The open-set carnelian intaglio with beveled edge in gold shows in deep relief the carved-out image of the bearded head of Dionysius (Bacchus to the Romans) in three-quarter profile turned to the right. He wears a wreath of ivy leaves and a cloak along the neckline. The round hoop widens at the ends to support the oval bezel.
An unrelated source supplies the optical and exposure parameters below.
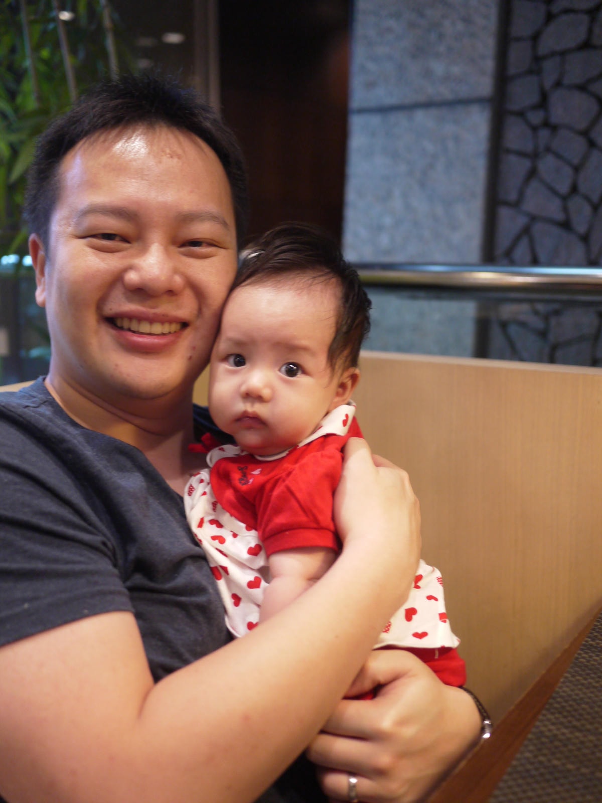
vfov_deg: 46.8
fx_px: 928
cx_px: 301
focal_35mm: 40
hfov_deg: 36.0
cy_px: 402
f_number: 1.7
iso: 500
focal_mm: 20
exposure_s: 1/60
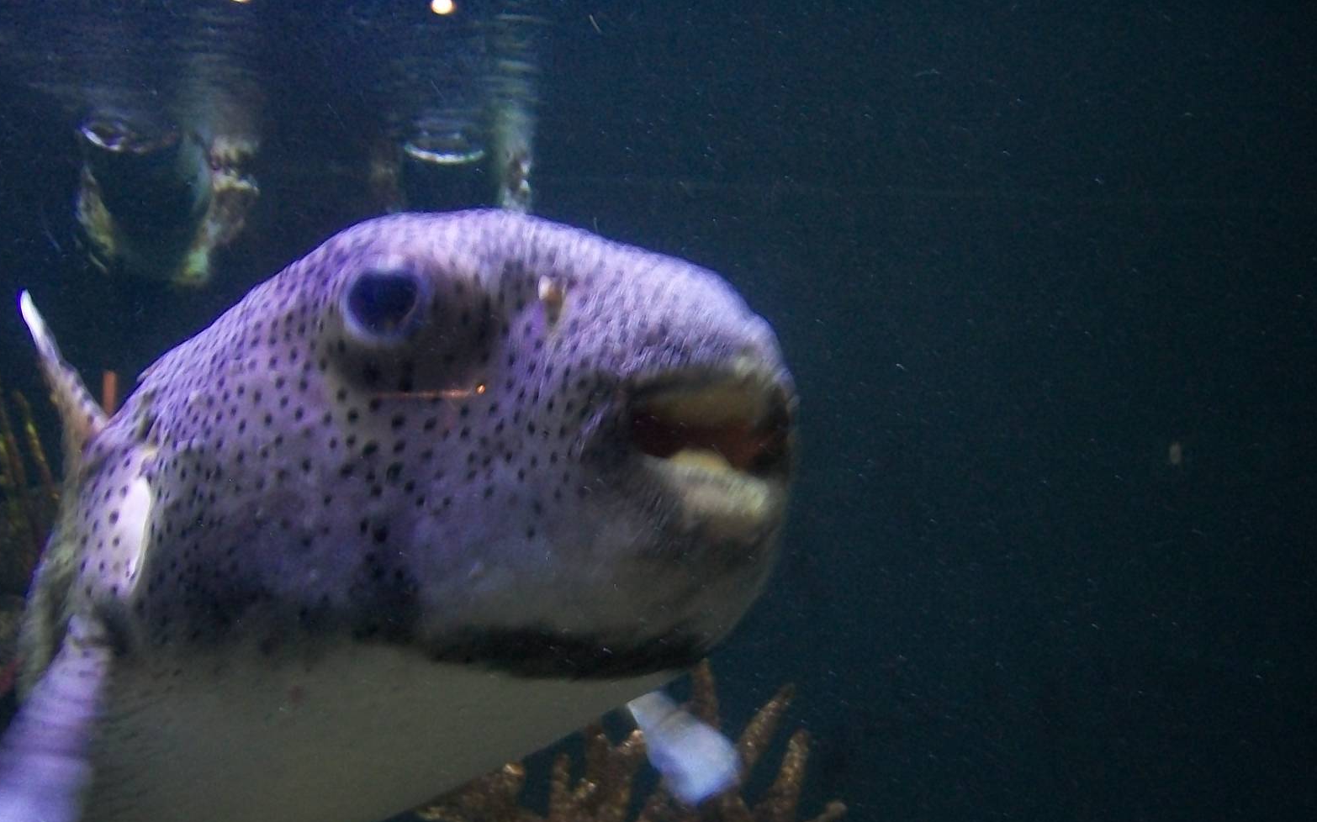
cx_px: 660
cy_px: 490
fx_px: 1400
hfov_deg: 50.4
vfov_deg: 32.7
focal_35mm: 39
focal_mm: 6
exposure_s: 1/8
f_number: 2.7
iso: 240
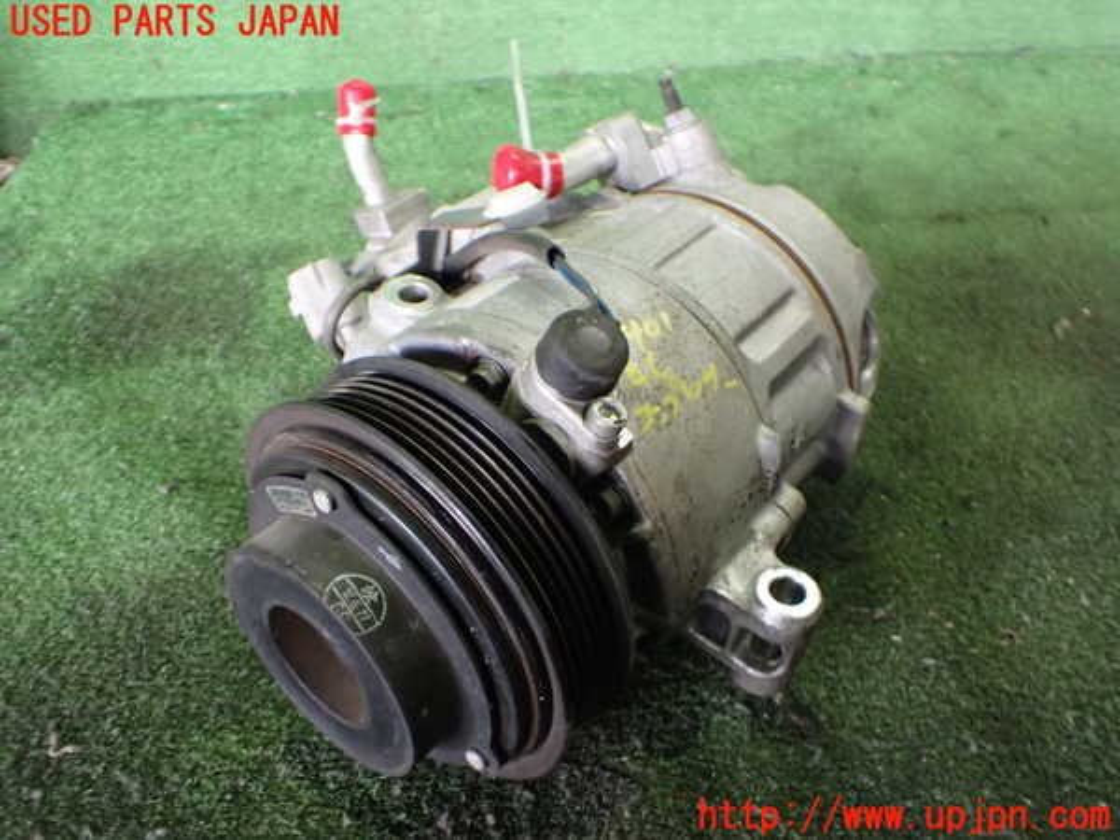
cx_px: 560
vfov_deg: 46.8
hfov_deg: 60.0
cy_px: 420
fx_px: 971
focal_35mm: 30
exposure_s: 1/80
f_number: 2.3
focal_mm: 5.4
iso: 800
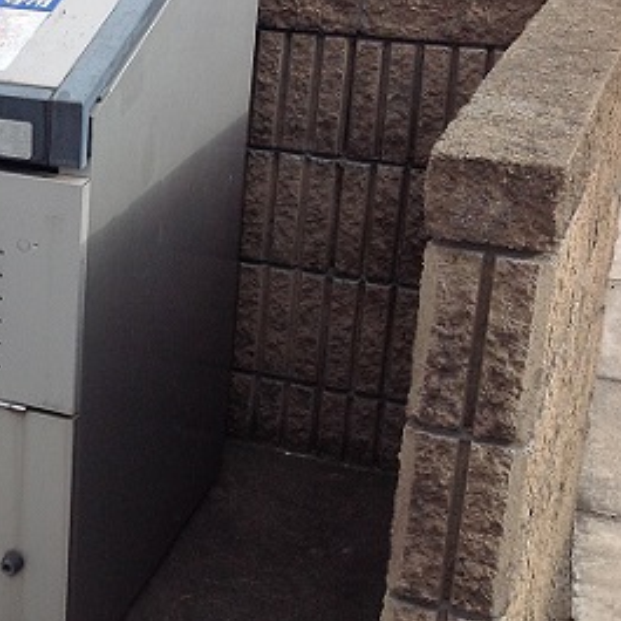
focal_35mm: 87
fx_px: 1766
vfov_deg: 19.9
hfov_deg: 18.4
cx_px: -219
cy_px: 199
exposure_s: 1/560
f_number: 2.4
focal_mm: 4.28
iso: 50
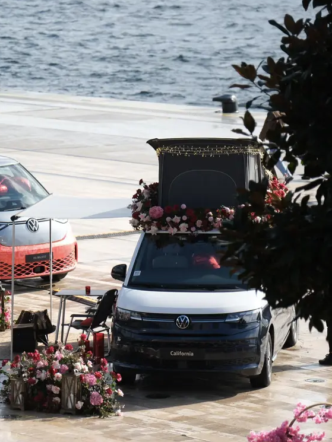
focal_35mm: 228
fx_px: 2915
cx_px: 36
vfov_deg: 8.7
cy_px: 214
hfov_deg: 6.5
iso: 1000
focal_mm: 98.2
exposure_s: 1/7000
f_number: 2.8
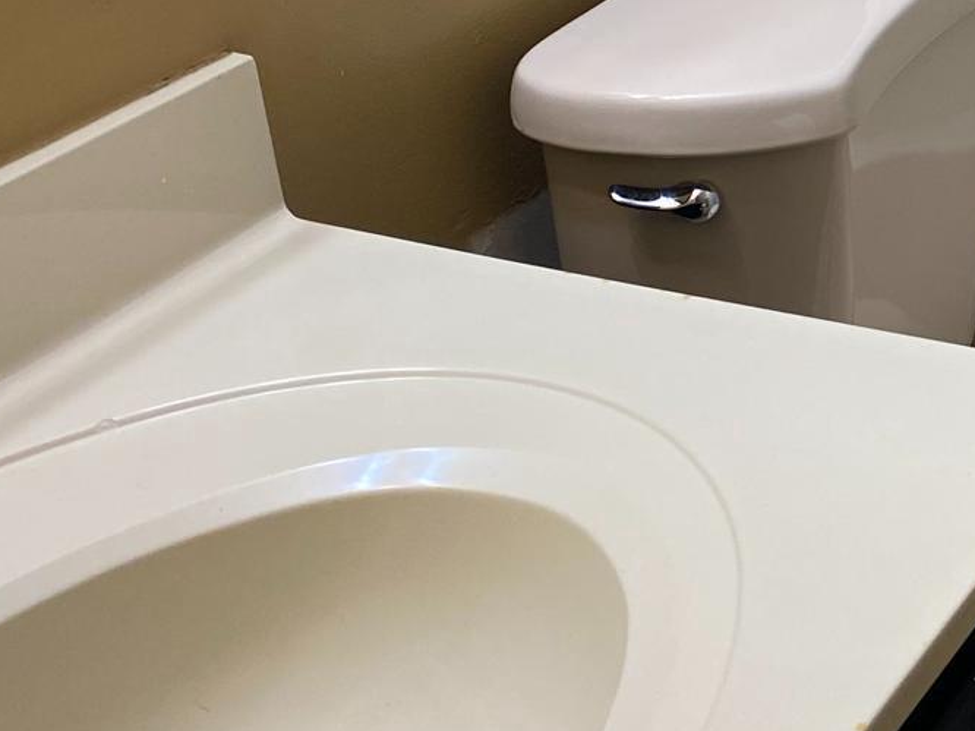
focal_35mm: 80
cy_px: -120
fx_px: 2252
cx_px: 1366
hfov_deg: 21.4
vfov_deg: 17.6
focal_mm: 4.25
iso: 125
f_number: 1.8
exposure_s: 1/120
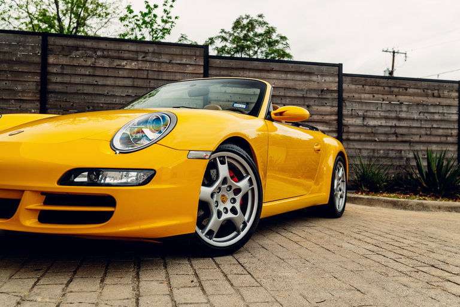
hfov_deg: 54.4
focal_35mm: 35
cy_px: 154
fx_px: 447
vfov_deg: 37.9
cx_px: 230
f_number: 3.5
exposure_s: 1/100
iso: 100
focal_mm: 35
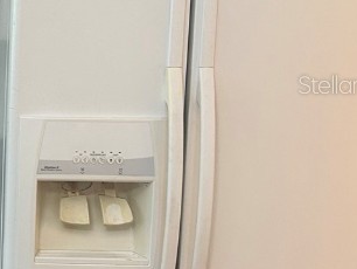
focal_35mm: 87
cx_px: -189
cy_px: 84
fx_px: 898
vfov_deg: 16.9
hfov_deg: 19.4
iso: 125
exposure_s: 1/60
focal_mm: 5.7
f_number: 1.5
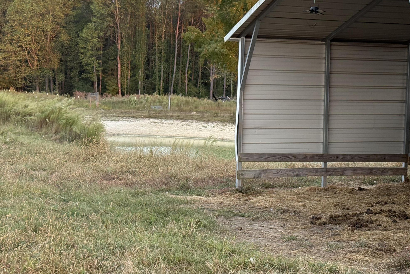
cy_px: 133
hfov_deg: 26.4
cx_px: 289
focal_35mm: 76
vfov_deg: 17.9
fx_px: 865
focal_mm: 6.76
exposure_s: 1/62
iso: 125
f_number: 1.78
Cameos and intaglios have never gone out of fashion. Perfected by the Greeks and Romans, the art of carving stones, either in relief or hollowed out, has been practiced for thousands of years. Taken up again in the Renaissance, after a hiatus during the Middle Ages, carving small sculptures in stone, especially of mythological subjects, was especially popular in the eighteenth century with the revival of classical antiquity known as Neoclassicism. One of the favored themes was Dionysius, god of agriculture, grape harvest, winemaking, as well as madness and ecstasy. Sometimes he is depicted participating in his infamous pleasure-fi lled gatherings (Bacchanalia); often, as here, he is shown portrait-style as a bearded old man, crowned with his wreath of ivy considered sacred to him and sometimes mistakenly identified as grape leaves (see Aschengreen Piacenti/Boardman 2008, nos. 27-29; Boardman et al 2009, no. 10).